夕礼拝

憐れみを求め続けて

「憐れみを求め続けて」  伝道師 嶋田恵悟

・ 旧約聖書; エレミヤ書 第29章10-14節
・ 新約聖書; マルコによる福音書 第10章46-52節
・ 讃美歌 ; 22、441

 
エリコの盲人バルティマイ
主イエスの一行はガリラヤを離れて、エルサレムに向かって歩み出しました。すぐ後に続く11章には、主イエスがエルサレムに入られたことが記されています。46節には次のようにあります。「イエスがエリコを出ようとされたとき、ティマイの子で、バルティマイという盲人の物乞いが道端に座っていた」。エリコという町はエルサレムの北東に位置する町で、エルサレムに上る時、最後に通る町です。主イエスはエリコを通って、いよいよご自身が十字架につけられるエルサレムに入るのです。そのエリコの町に、バルティマイという盲人がいたのです。この時代、盲人は、目が見えないということだけで、神の恵みから外された者として、エルサレムの神殿の礼拝から排除され(サムエル記下5:8)人々から蔑まれていました。バルティマイは、好き好んで物乞いをしていたのではありません。町の門のかたわらで、毎日、座り込み、町に出入りする人から施しを受けなければ生きて行くことができなかったのです。エリコは祭司の町です。それだけに律法の清めに関する規定が、他のどんなイスラエルの町よりも、厳格に守られていたことでしょう。バルティマイは、盲人というだけで罪人と蔑まれ、友もなく、話し相手もなく、やさしくいたわってくれる人を見いだすことはできなかったことでしょう。皆から見捨てられるようにして土ぼこり舞う、路上に座り、物乞いを続ける日々は、どんなに寂しく、空しく、つらいことであったでしょうか。彼はきっと、深い孤独のうちに生きていたにちがいないのです。
この時、エリコの町の人々は、過越の祭りの準備に追われ、活気と喜びに満ちていました。しかし、バルティマイは、一人それとは無縁の生活をせざるをえなかったのです。人々にとっては喜びの時であるはずの祭りの時も、彼にとってはむしろ自分の運命の悲惨と孤独を思い知らされる時以外のなにものでもありませんでした。それだけに、どんなにエルサレムの神殿にもうで、神の憐れみを乞い願いたかったことでしょうか。けれども、それは彼にはかなわぬ夢でした。彼を取り巻いていたのは、目が見えないという身体的な苦しみだけではありませんでした。まさに、彼は、神からも人からも、見捨てられたかのように、暗闇に取り残されるようにして、雑踏のなかで孤独を噛み締めながら、道端に座っていたのです。彼は「光が欲しい。目が見えるようになりたい」と願っていたのです。

**表示データ**
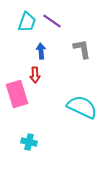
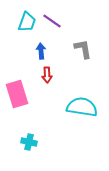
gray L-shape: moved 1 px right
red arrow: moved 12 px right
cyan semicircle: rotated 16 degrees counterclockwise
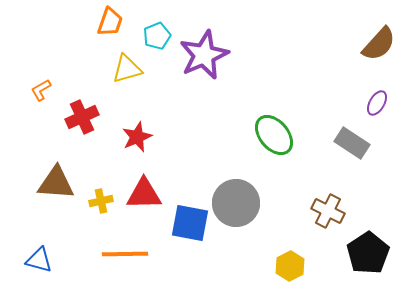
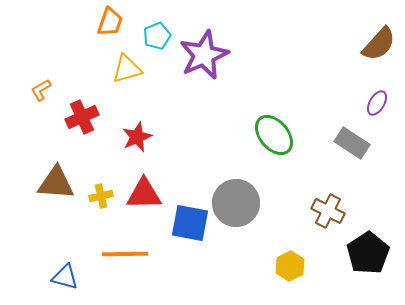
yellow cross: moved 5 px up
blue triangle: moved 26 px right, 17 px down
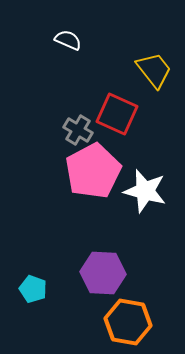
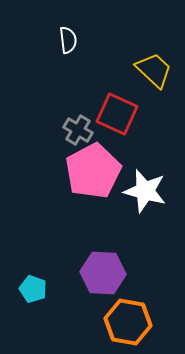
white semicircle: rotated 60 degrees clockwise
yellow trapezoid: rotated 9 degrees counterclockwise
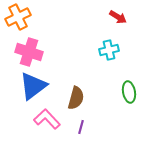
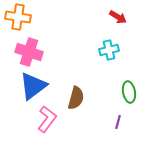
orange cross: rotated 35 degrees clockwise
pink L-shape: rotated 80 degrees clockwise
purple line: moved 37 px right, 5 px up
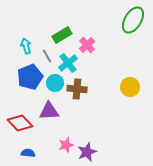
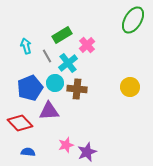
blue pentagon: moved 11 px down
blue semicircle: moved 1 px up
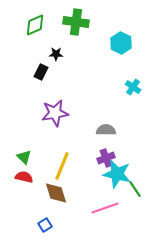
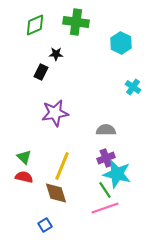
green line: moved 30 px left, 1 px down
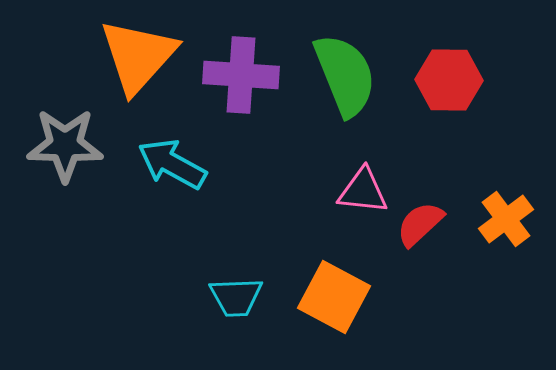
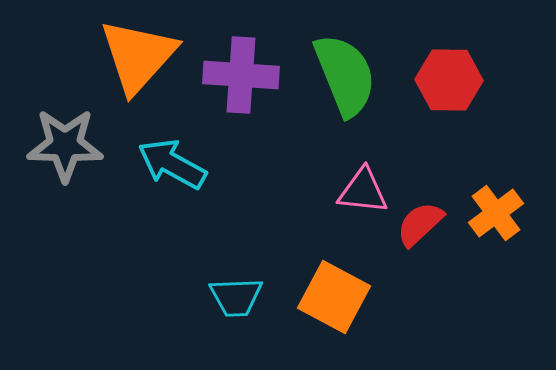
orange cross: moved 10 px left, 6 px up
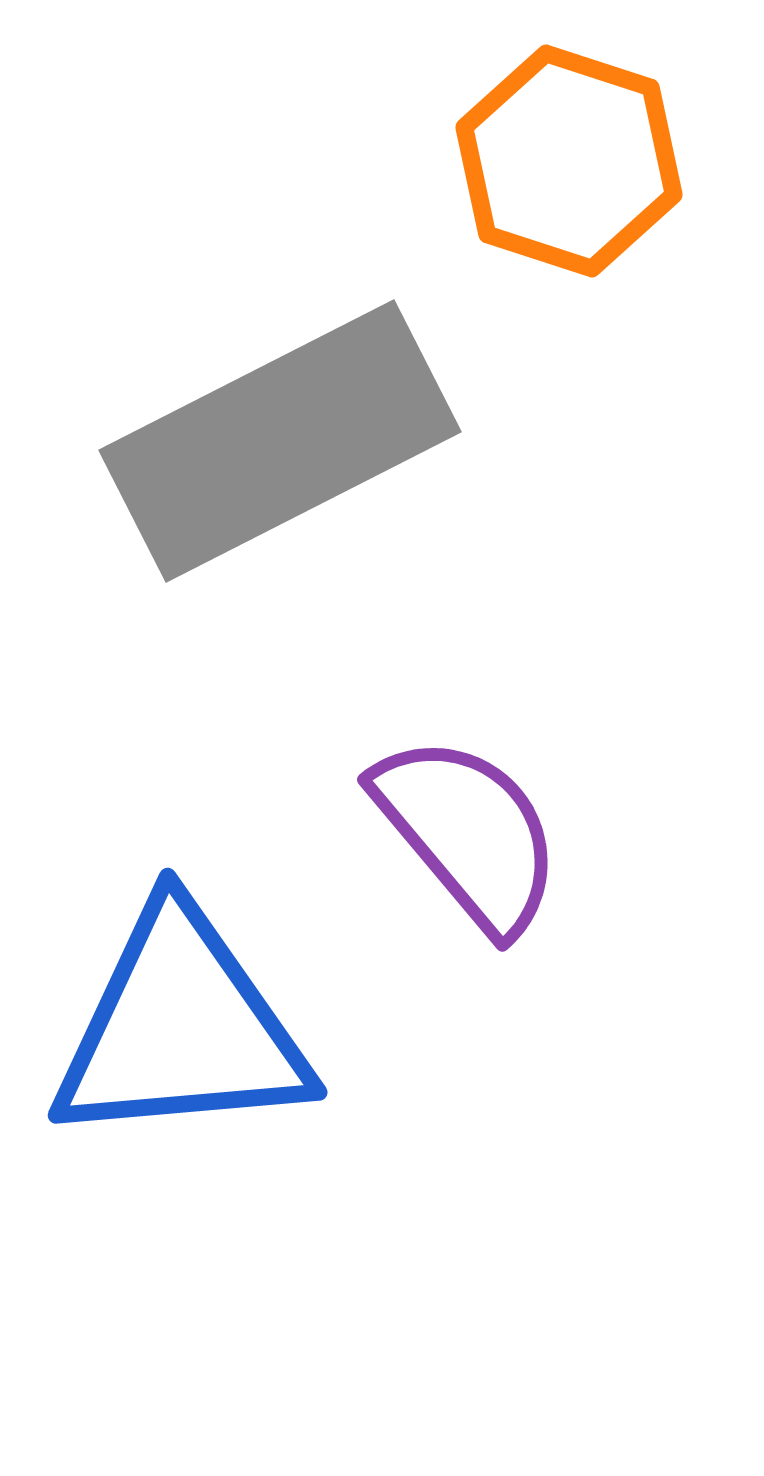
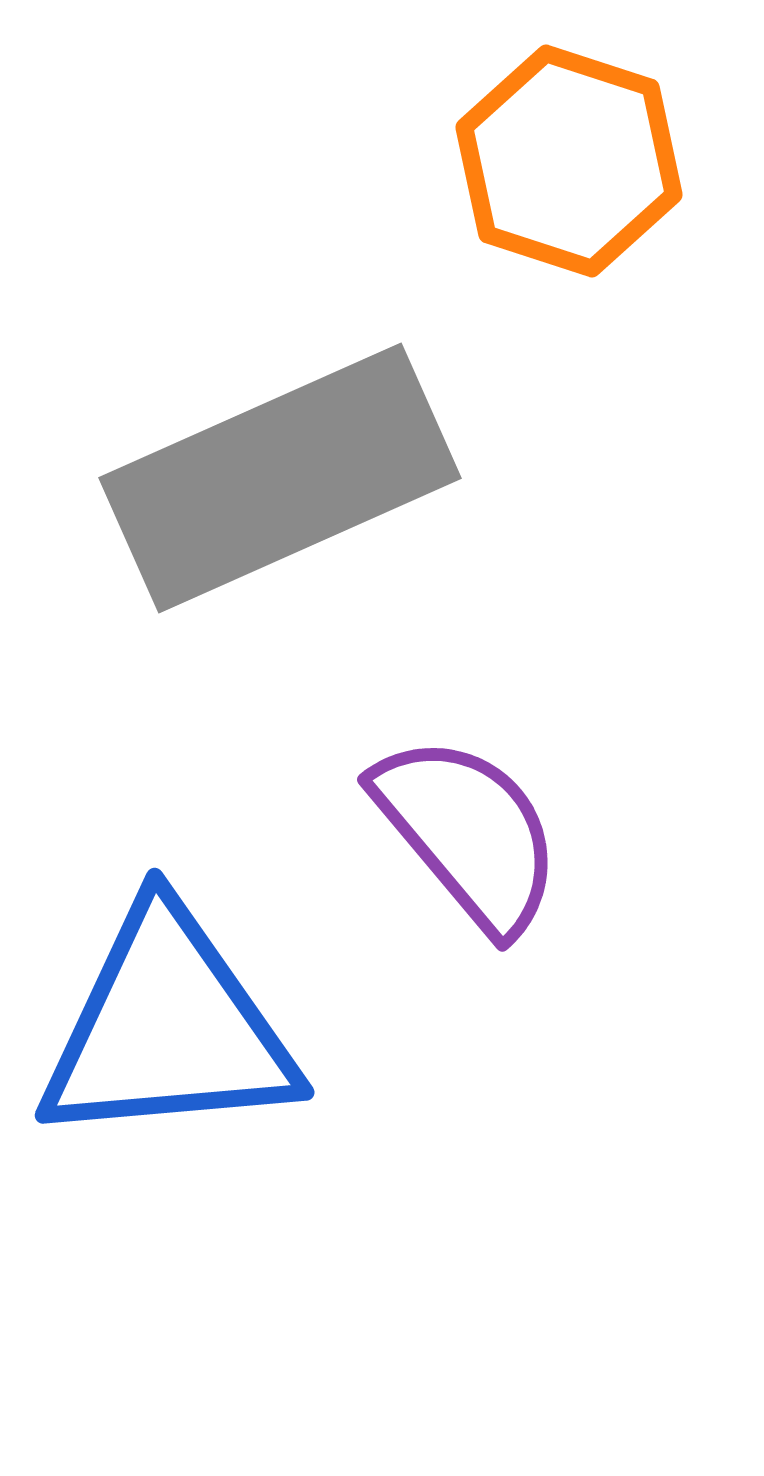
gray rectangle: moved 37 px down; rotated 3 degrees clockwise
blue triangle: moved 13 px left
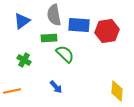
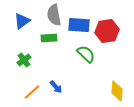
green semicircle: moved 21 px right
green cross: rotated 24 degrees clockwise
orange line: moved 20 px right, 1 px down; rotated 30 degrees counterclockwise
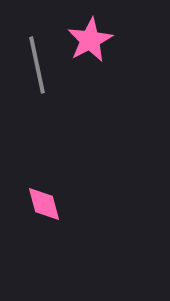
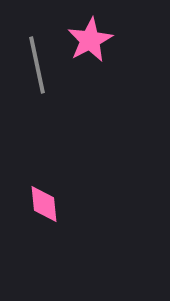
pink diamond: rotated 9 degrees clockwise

* * *

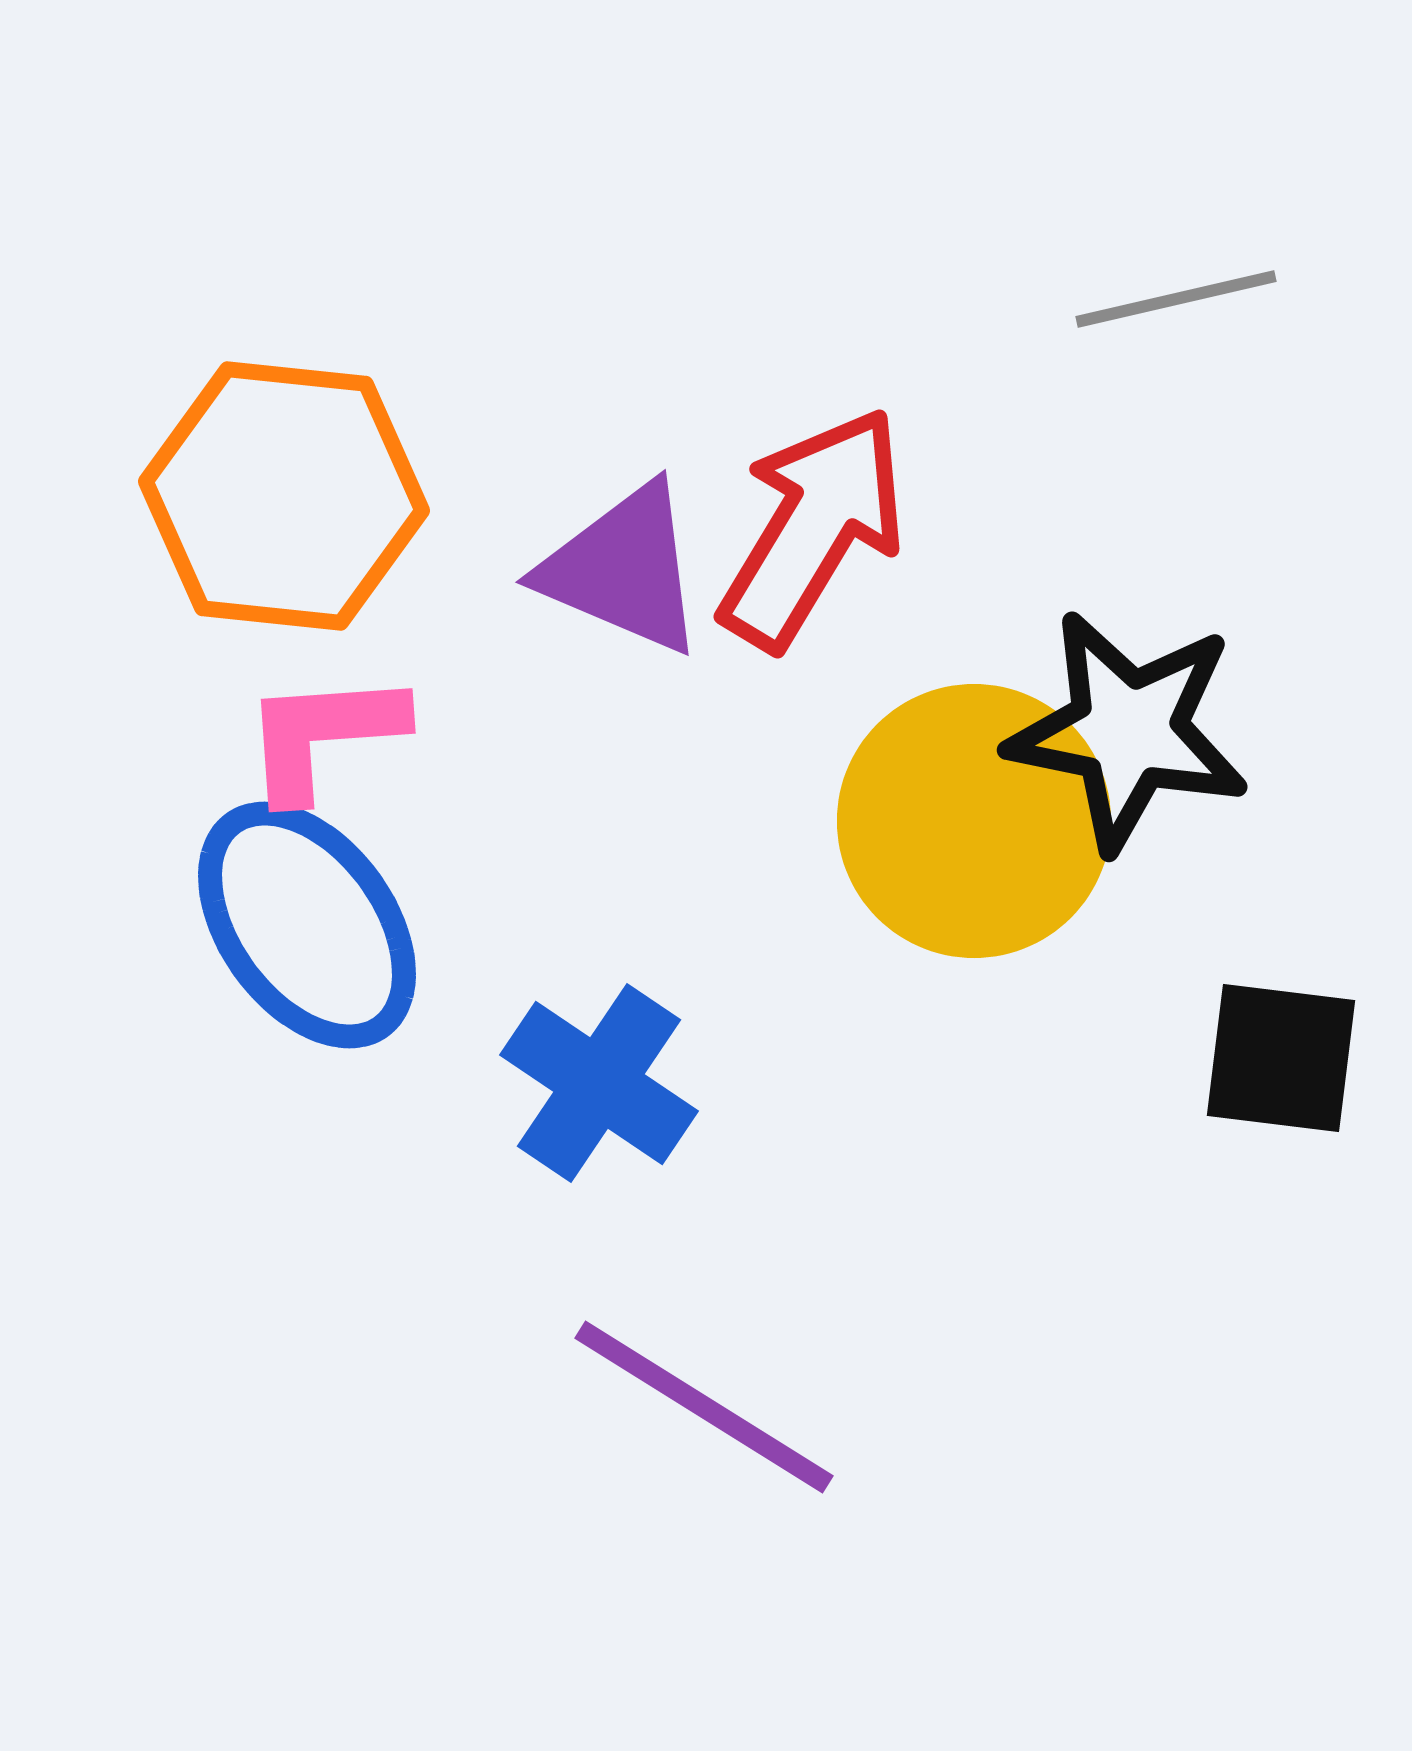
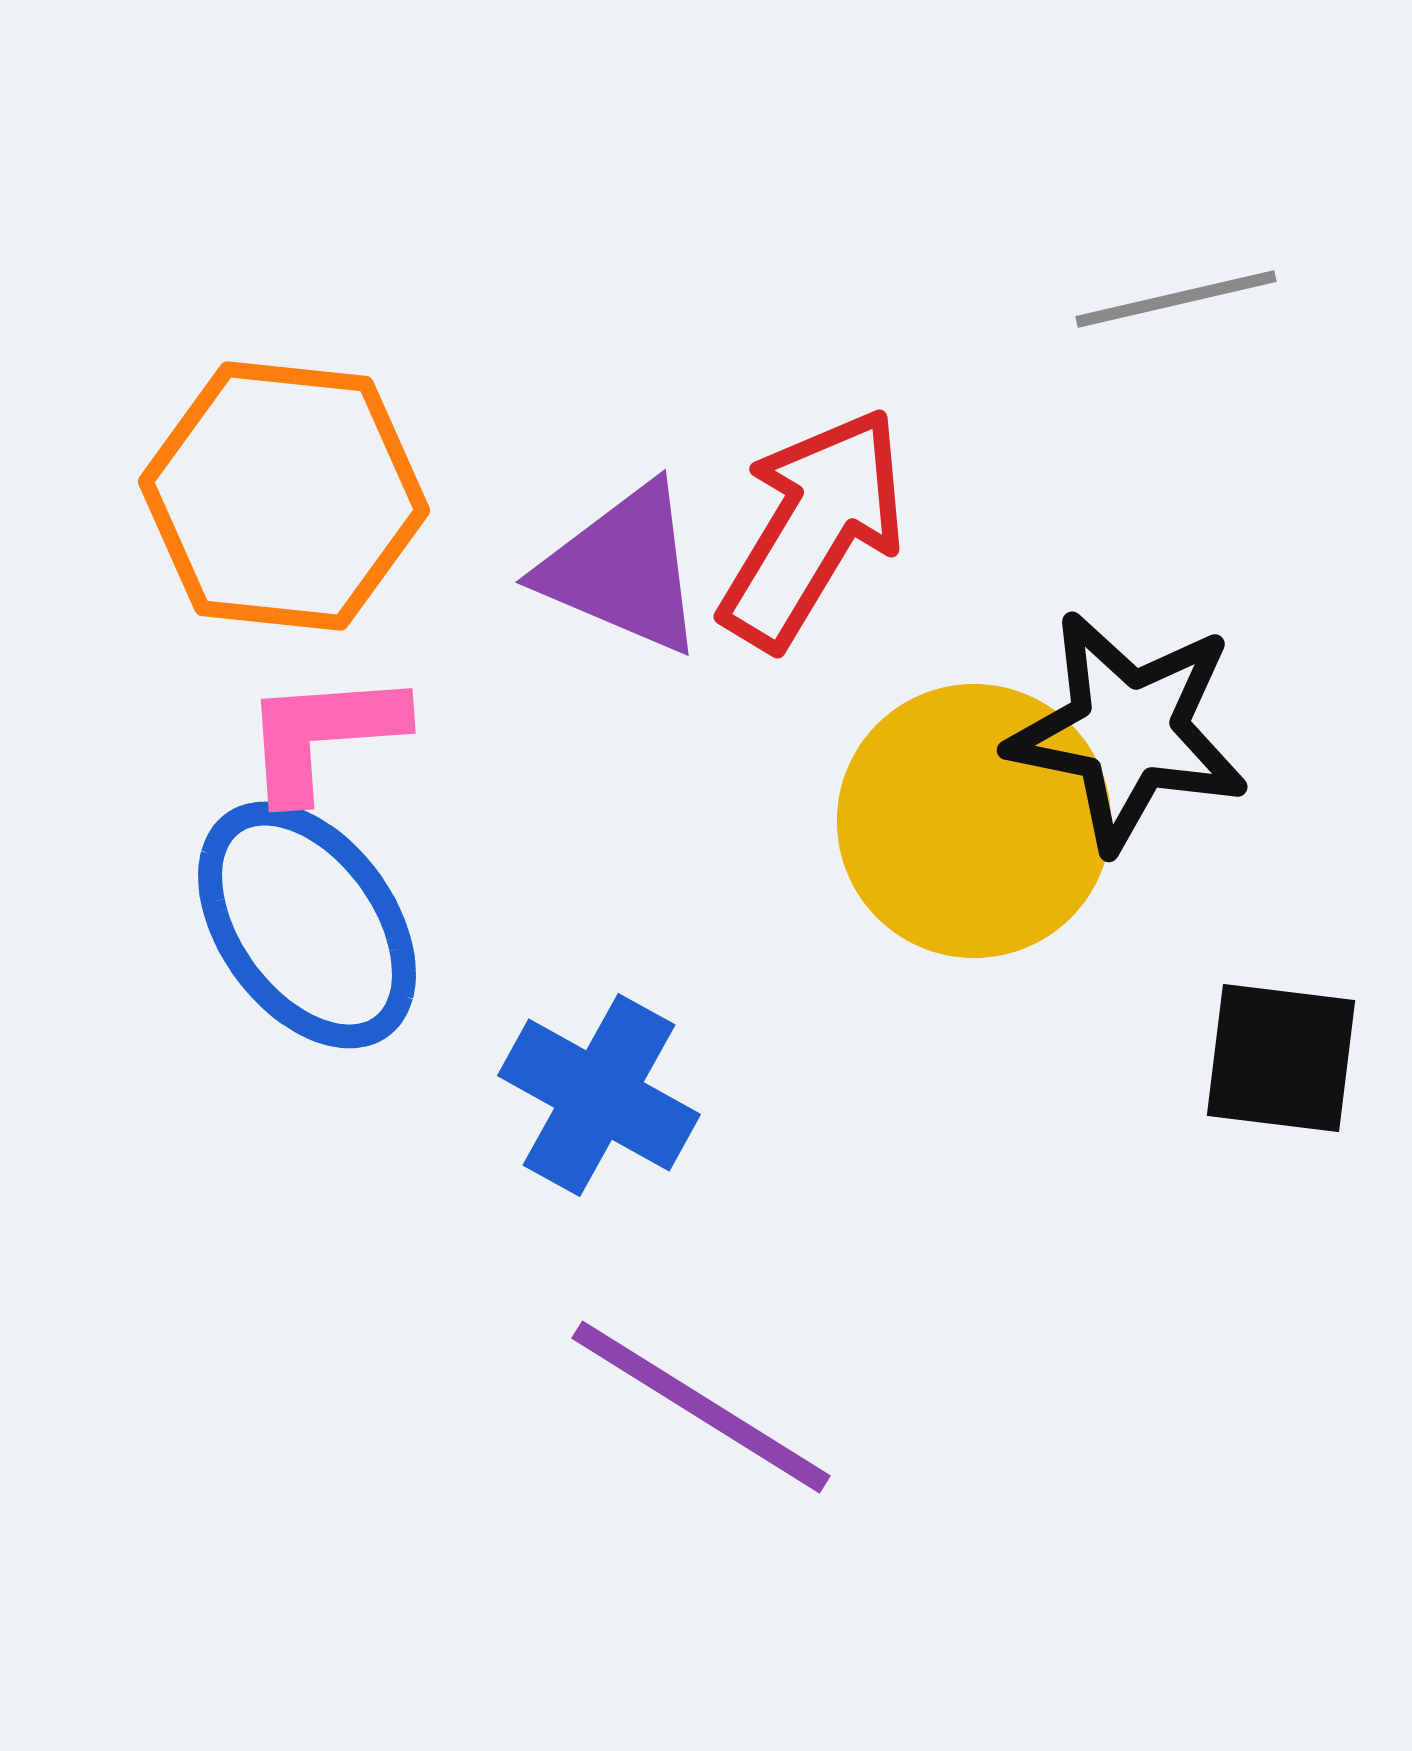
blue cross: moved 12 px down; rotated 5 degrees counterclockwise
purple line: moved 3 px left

--

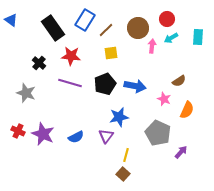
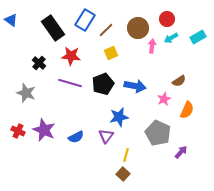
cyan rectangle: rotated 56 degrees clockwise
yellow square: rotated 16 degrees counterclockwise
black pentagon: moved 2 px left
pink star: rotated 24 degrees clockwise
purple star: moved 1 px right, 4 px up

**指示 1**
バルティマイの説教のうち、「この時、エリコの町の人々は、」を含む語句で始まり「りたい」と願っていたのです。」で終わる部分を、一字一句変えずに書き写してください。
**指示 2**
バルティマイの説教について、次の問いに答えてください。
(a) エリコはエルサレムから見てどの方角にある町ですか？
(b) エリコは何の町だと述べられていますか？
(c) この時、エリコの町の人々は何の準備に追われていましたか？
**指示 3**
バルティマイの説教の続きを、最後の文の後から書いてください。
表示データの行は、バルティマイの説教とは関係がありません。

**回答 1**
この時、エリコの町の人々は、過越の祭りの準備に追われ、活気と喜びに満ちていました。しかし、バルティマイは、一人それとは無縁の生活をせざるをえなかったのです。人々にとっては喜びの時であるはずの祭りの時も、彼にとってはむしろ自分の運命の悲惨と孤独を思い知らされる時以外のなにものでもありませんでした。それだけに、どんなにエルサレムの神殿にもうで、神の憐れみを乞い願いたかったことでしょうか。けれども、それは彼にはかなわぬ夢でした。彼を取り巻いていたのは、目が見えないという身体的な苦しみだけではありませんでした。まさに、彼は、神からも人からも、見捨てられたかのように、暗闇に取り残されるようにして、雑踏のなかで孤独を噛み締めながら、道端に座っていたのです。彼は「光が欲しい。目が見えるようになりたい」と願っていたのです。

**回答 2**
(a) 北東
(b) 祭司の町
(c) 過越の祭り

**回答 3**
主イエスの訪れ
そのような彼が、主イエスがエリコにこられた時、「ナザレのイエス」という名前を聞くのです。おそらく彼は、主イエスのことを聞いていたのでしょう。主イエスの噂はエリコにも届いていたはずです。マルコによる福音書は、既に、少し前の箇所で主イエスが盲人の目をお開きになったことを記しています。第8章の22節~26節に記されています。主イエスは、ベトサイダという町に来た時に、人々が連れてきた盲人に手を置いて目を見えるようにされたのです。「ガリラヤでは、イエスという人が、数々の奇跡的な業を行っているらしい。目の見えない人の目をお開きになったこともあるらしい」。そんな噂を耳にするたびに、バルティマイは自分もナザレのイエスという人にお会いしたい。この方なら、必ず自分を闇から救ってくれるに違いないという思いを抱いていたのです。
しかし、バルティマイは、自分から、ガリラヤに行くことも出来なければ、主イエスを探すことも出来ませんでした。ところが、この時、エリコの町に、主イエスが来ていて、今、町を出ようとしているということが伝わってくるのです。主イエスの一行がどれくらいの人数の集団であったかは定かではありません。しかし、彼は、ガリラヤから旅をして来た主イエスを先頭にした大勢の人々が、今エルサレムに向かうために自分が座っている側を進んで行く気配を感じるのです。明らかに普段とは異なる人々の気配です。彼はきっと、周りの人々が「イエス様だ、イエス様だ」と、口々に叫びながら、通り過ぎるざわめきを聞きつけたのでしょう。彼は、千載一遇のチャンスが巡ってきた、この時を逃したらもう救われるチャンスはないと思ったことでしょう。
しかし、彼は目が見えません。人々の言葉を聞き、大勢の人が道を歩いている気配は感じても、果たして本当にナザレのイエスがこの村に来られたのか確かめることが出来ません。更に、そのナザレのイエスが、今自分の前を通過しようとして向かってくる集団の中におられるのかどうかを知ることは出来ないのです。目が見えない闇の中で、彼がしたことは、大声で叫ぶということです。主イエスが自分の側におられるのかどうかわからないにもかかわらず、そこにおられることを信じて、声を張り上げるのです。彼は、狂ったように大声を張り上げて、叫んでいたのでしょう。周囲の人々は、彼を叱りつけ黙らせようとします。しかし、彼は、叫ぶことを止めずに叫び続けるのです。闇の中で、救いを求めて叫ぶとは、このようなものなのかもしれません。バルティマイは、主イエスに癒していただかなければ、もう自分が救われることはないとの思いを抱きつつ。側におられるのかも定かではない、主イエスに信頼して、「ダビデの子よ、わたしを憐れんでください」と叫び続けるのです。彼は、ここで、主イエスを「ダビデの子」と呼んでいます。旧約聖書には、ダビデ王の子孫から救い主が生まれると預言されています。主イエスをダビデの子と呼んだのは、彼が主イエスを救い主として受け入れていたからです。

あの男を呼んできなさい
 主イエスはこの叫び声を聞き、立ち止まり、「あの男を呼んで来なさい」と言われます。主イエスは、憐れみを求めて叫び続けるバルティマイの叫びを聞かれるのです。人々は、「安心しなさい。立ちなさい。お呼びだ」と言われます。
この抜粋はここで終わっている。